* [Work required]
In the article on doctors prescribing meditation, how long is the daily meditation practice that Parsley Health encourages for every patient?

* [Document passage]
-- Opening Marker --
Doctors Prescribing Meditation Before Medication
For what has long been considered an alternative treatment, meditation is becoming more mainstream, not only in the public realm but with medical doctors now more commonly prescribing it before medication for a number of conditions and symptoms.
The rise of research focusing on the effects of mediation on a wide variety of physical and mental illnesses has created a rise in the number of doctors offering meditation to their patients.
“The medical community can no longer deny meditation’s power to positively induce biochemical, physical effects on the body. Even better, it’s free from side effects, unlike the medications many doctors prescribe to reach the same goals,” said Parsley Health’s Founder and Physician Robin Berzin MD.
How Doctors are Defining Meditation
In an article in the Telegraph author Britta Hazel, of Justus Liebig University and Harvard Medical School defines meditation into four key components:
1) Attention regulation
2) Body awareness
3) Emotion regulation
4) Sense of self
"Understanding the relationships between these components, and the brain mechanisms that underlie them, will allow clinicians to better tailor mindfulness interventions for their patients," Britta Hazel said.
Dr. Hazel explains that together, these components can work to help you reduce the effects of stress, but further research has found meditation to help with a number of physical and mental conditions.
What Symptoms and Conditions Meditation is Being Used to Treat
At Parsley Health, a New York City based medical practice with a whole-body approach to healing uses meditation as a medicine replacement to:
- Reduce stress
- Lower inflammation
- Improve mood
- Improve digestion
Meditation has also been shown to:
- Lower blood pressure
- Reduce cortisol
- Improve sleep
- Help manage chronic pain
- Fight fatigue
- Support psychological distress
- Improve immune function
How Meditation is Being Prescribed
Medical practices that are prescribing meditation look to be focussed on whole-person healing, taking into consideration a range of lifestyle, nutrition and biological factors that may be impacting on a person’s health and use meditation as part of a multi-faceted treatment program.
Where many may think that “traditional” and “non-traditional” methods are on opposing sides of the table, many doctors are looking at integrated therapies to see a range of treatment options presented and working together to achieve better results for patients.
Parsley Health encourages daily ten-minute meditation practice for every patient, explaining in their sessions with patients:
“You can eat all the right foods, take all the right supplements and medications, and get every test known to man, but if you don’t get your brain on board with your body, you won’t be successful.”
At the Beth Israel Deaconess Medical Center (BIDMC), a world-class teaching hospital of Harvard Medical School located in Boston, they consider meditation, yoga and tai chi to be complimentary treatments to medicinal based treatments. Their top priority is to help patients change their lifestyles to avoid stress triggers and aim to have their patients taking the least amount of medication they need for their health.
Aditi Nerurkar, MD, MPH of the BIDMC explains, “I prescribe meditation like how I’d prescribe medication — start low and go slow,” she says.
“Patients are very accepting of integrative medicine. By and large, the physician community is totally embracing it as well.”
With meditation proven to help with a range of mental and physical ailments, with no negative side effects and very little if any cost, it makes sense that more people and more medical professionals recommend this practice for improved health.
-- Closing Marker --
* [Study material]
-- Opening Marker --
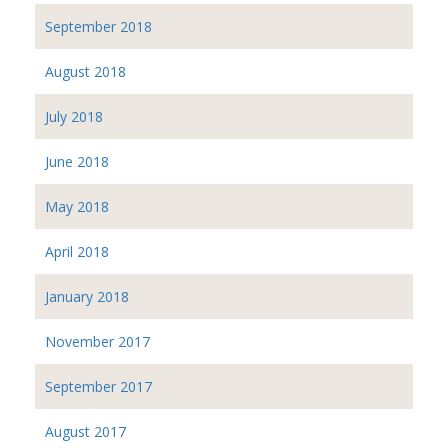
September 2018
August 2018
July 2018
June 2018
May 2018
April 2018
January 2018
November 2017
September 2017
August 2017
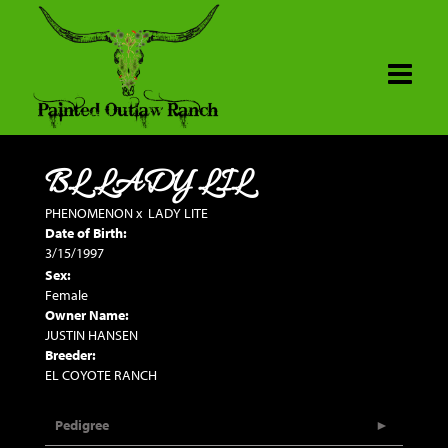
BL LADY LIL
PHENOMENON
x
LADY LITE
Date of Birth:
3/15/1997
Sex:
Female
Owner Name:
JUSTIN HANSEN
Breeder:
EL COYOTE RANCH
Pedigree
-- Closing Marker --
* [Answer to the problem]
Ten minutes.